Chapter 5 concerns syntactic phenomena. Contrary to the previous phenomena presented in chapters 3 and 4, syntactic changes have recently received more attention from a constructional perspective  (de Vogelaer 2008, Fried 2008, Hilpert and Koops 2008, Traugott 2008, Tousdale 2008, Patten 2010, among many others). Hilpert focuses here on a family of concessive parentheticals exemplified in: power, although important, is not everything /The results showed a negative although non-significant correlation, among other instances, and proposes to investigate on how they emerged and how they developed. He uses the Time corpus to understand whether concessive parentheticals are the product of syntactic reduction or the product of analogy, and concludes from the data collected that the reduction hypothesis is more robust. Another question is whether these constructions, which display similarities and differences, can be grouped together under a common label or not. The data over the past 150 yeard are taken from the COHA and  divided into fifteen sequential decades, each of which is analysed through metric multidimensional scaling (MDS). Hilpert concludes in favour of the construction family hypothesis rather than of the macro-construction hypothesis, since the diachronic tendencies  do not show any gradual convergence  in their syntactic behaviour. He then wonders whether the evolution of the concessive parentheticals is better explained by resorting to the constructional theory, or not, since their emergence is a well-argued case of grammaticalisation, and their usage by speakers is highly subjectified. His answer is that it is, as the data collected and analysed show diversification in their syntactic and semantic profiles, instead of structural convergence, and suggest formations of local generalisations at different levels of abstraction.

In chapter 6, the conclusion, Hilpert sums up the main discussions previously developed and insists on the importance of the notion of constructional change to account for phenomena that only affect well-defined parts of the linguistic system. Another important point present all through the book is the question of the levels of abstraction at which a construction should be posited, and how speakers and hearers form the generalisations. The book also shows how new quantitative techniques of corpus analyses are essential to better understand the varied factors at work over time in the evolution of English.

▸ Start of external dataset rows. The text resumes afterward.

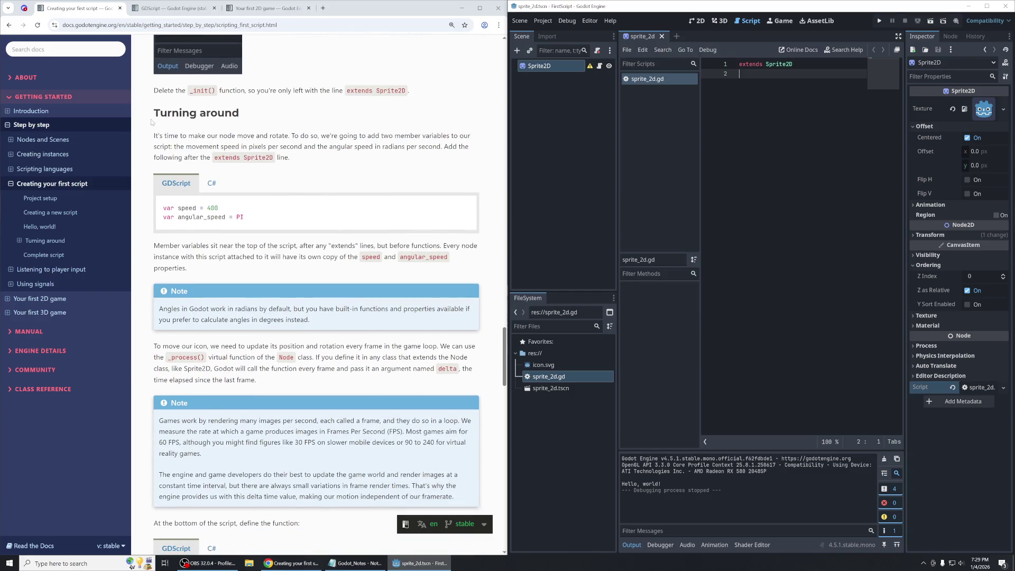
Read the Turning around section and copy its 'var speed = 400' and 'var angular_speed = PI' example.
drag(151, 121, 242, 114)
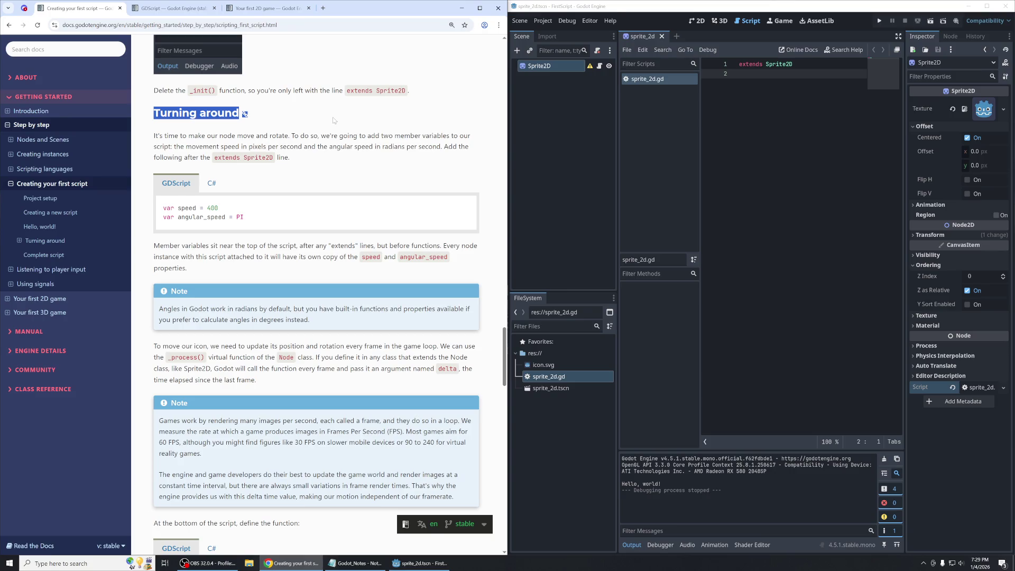
mouse_move(154, 136)
mouse_down()
mouse_move(320, 135)
mouse_move(300, 135)
mouse_move(296, 146)
mouse_move(337, 146)
mouse_up()
click(426, 142)
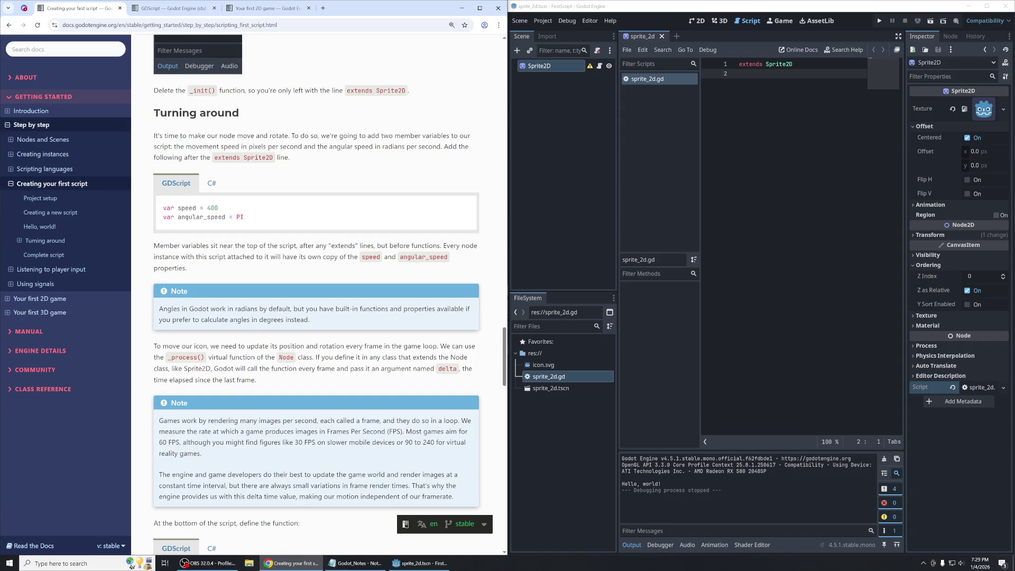
mouse_move(368, 136)
mouse_down()
mouse_move(466, 136)
mouse_move(171, 147)
mouse_move(443, 146)
mouse_up()
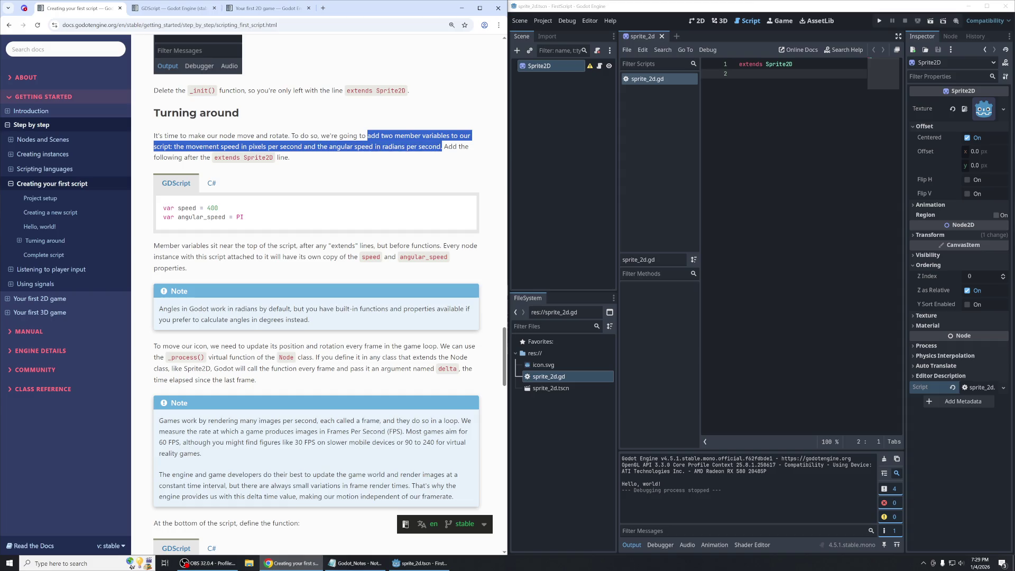
click(410, 157)
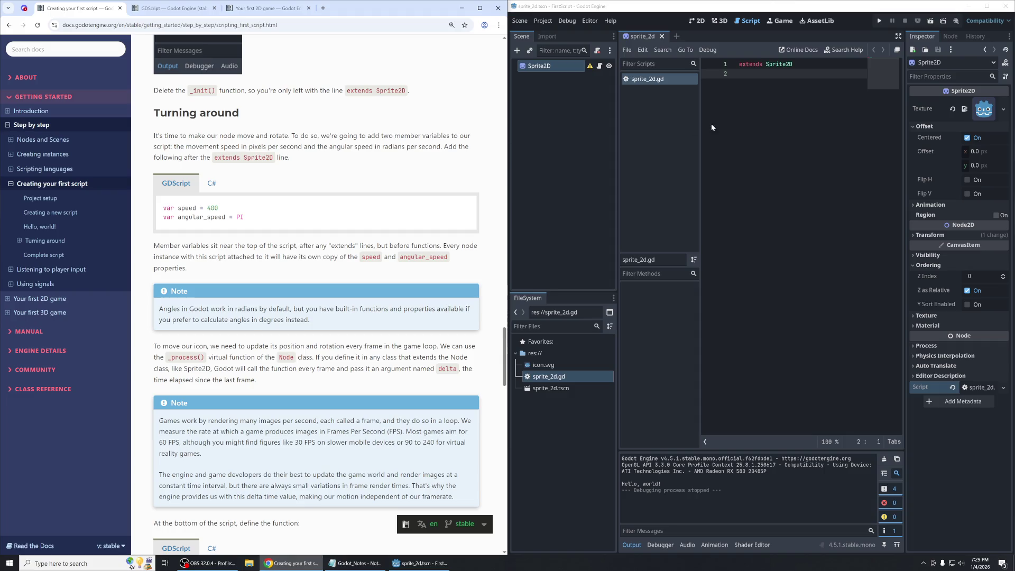
mouse_move(464, 208)
drag(227, 210, 162, 213)
drag(255, 219, 156, 224)
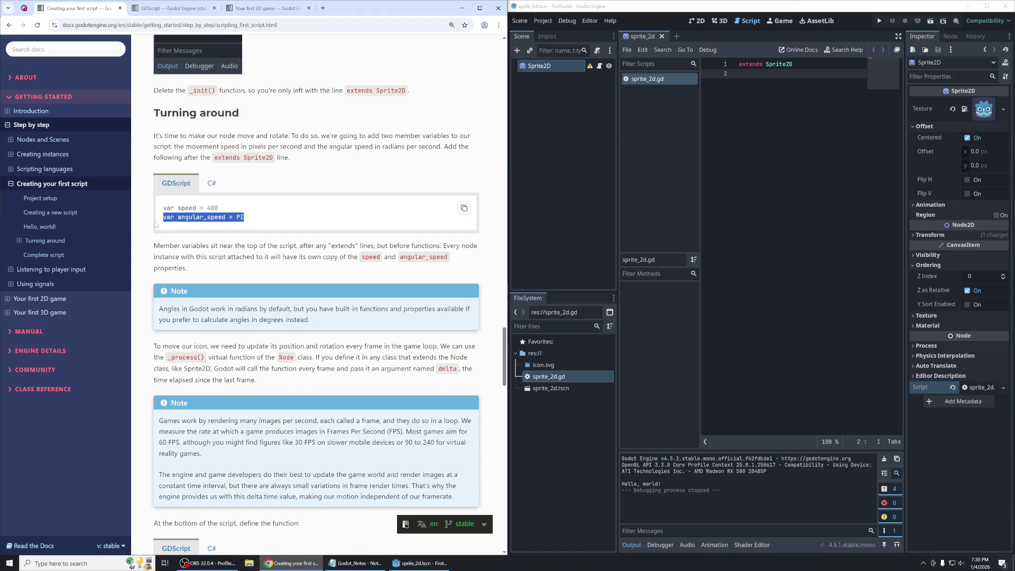
mouse_move(246, 219)
mouse_down()
mouse_move(163, 218)
mouse_move(162, 209)
mouse_up()
click(318, 210)
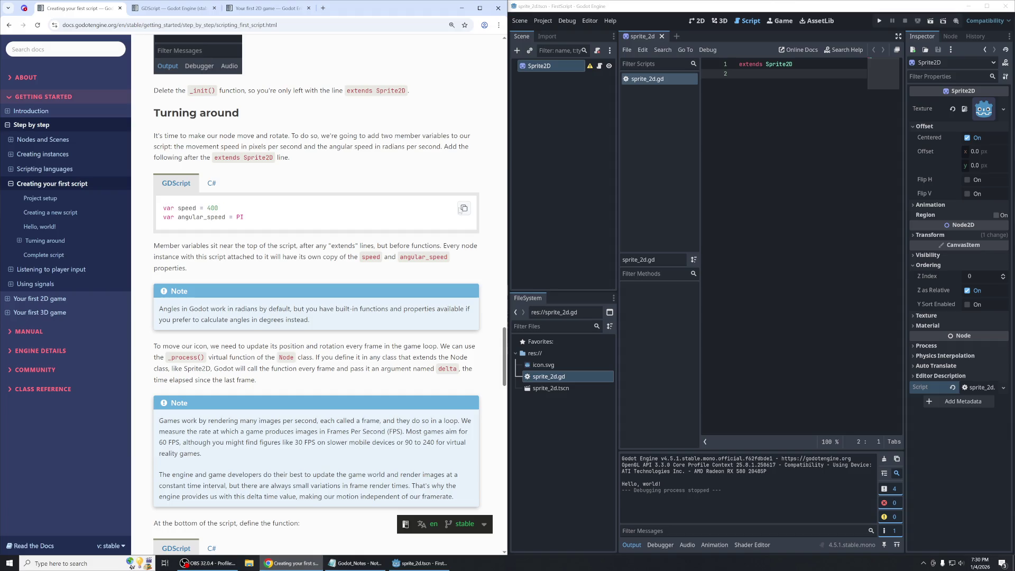
click(464, 208)
key(alt+Tab)
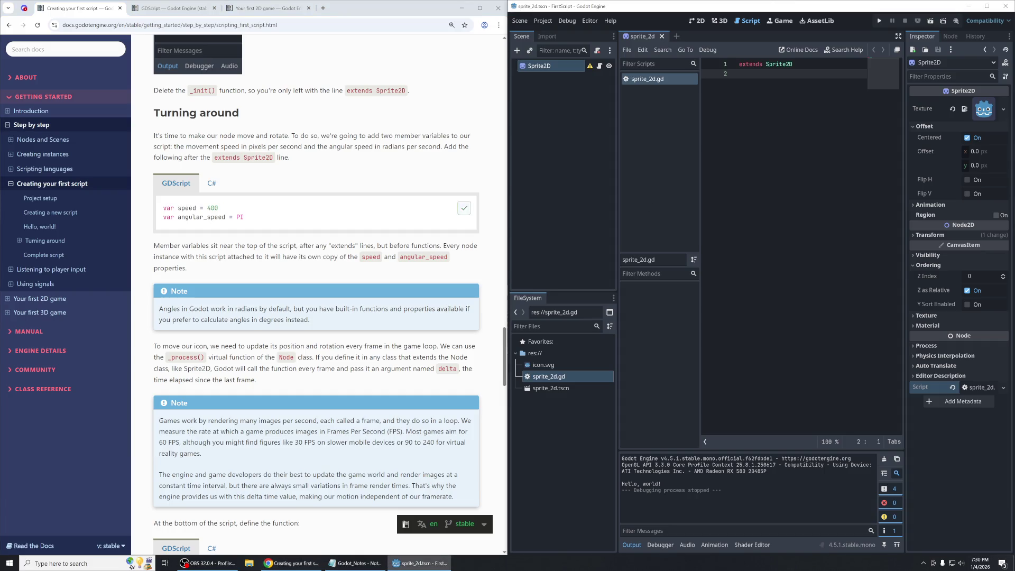
Paste 'var speed = 400' and 'var angular_speed = PI' into sprite_2d.gd.
key(Return)
key(ctrl+v)
key(Return)
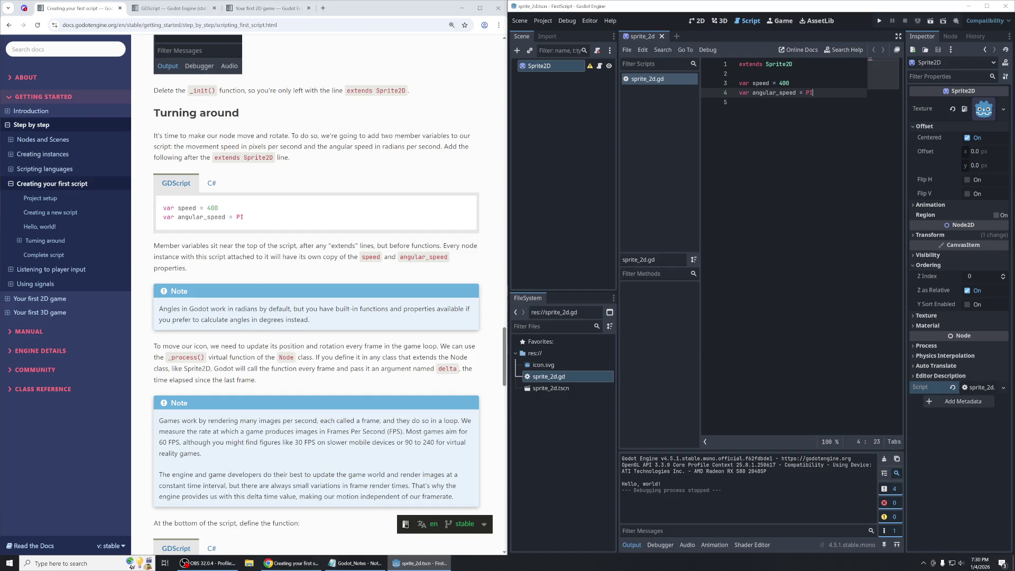
Add '# Member Variables' above the variables and '# Functions' below them, trim blank lines, and save.
drag(442, 245, 134, 238)
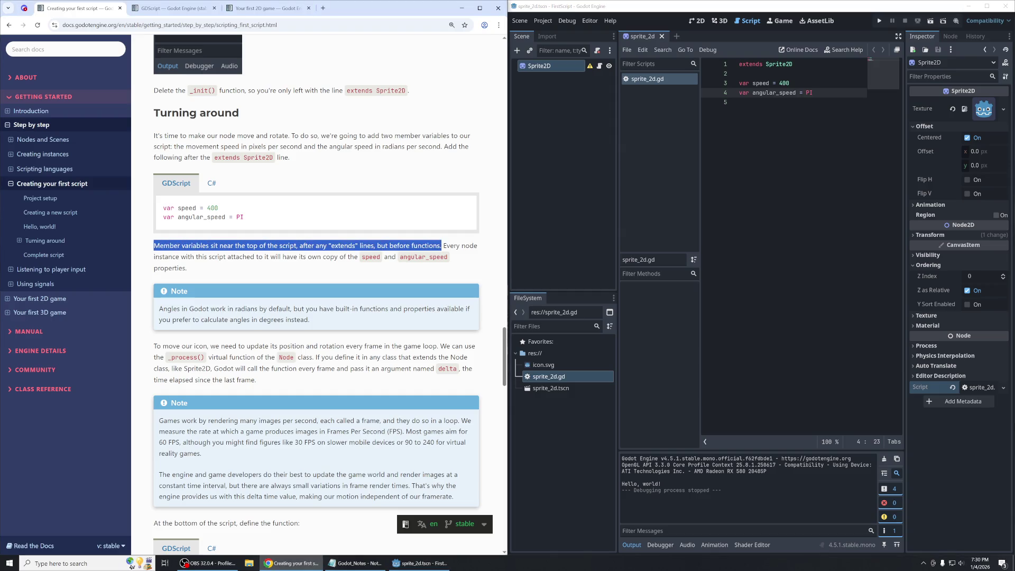
click(782, 74)
key(Return)
text(#)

Constructional Change in English by Martin Hilpert is a well-researched, well-written and easy-to-read book, thanks to the recurrent question of whether we are dealing with cases of grammaticalisation or not in all three case studies. Even if its aim is to present what a constructional approach can do, the analyses are meant as a complement to existing approaches to language change. It is brimming with data, reflections on previous work, and debated issues, which should help the readers to follow the argumentation, and to form their own conclusions. The quantitative corpus methods are well-described and contribute to the understanding of what the approach could bring to less-researched phenomena of evolution. The most interesting point could be, after all, that Martin Hilpert hopes, in his own term  that “if a meaningful discussion unfolds around constructional change, this would probably justify introducing the term”.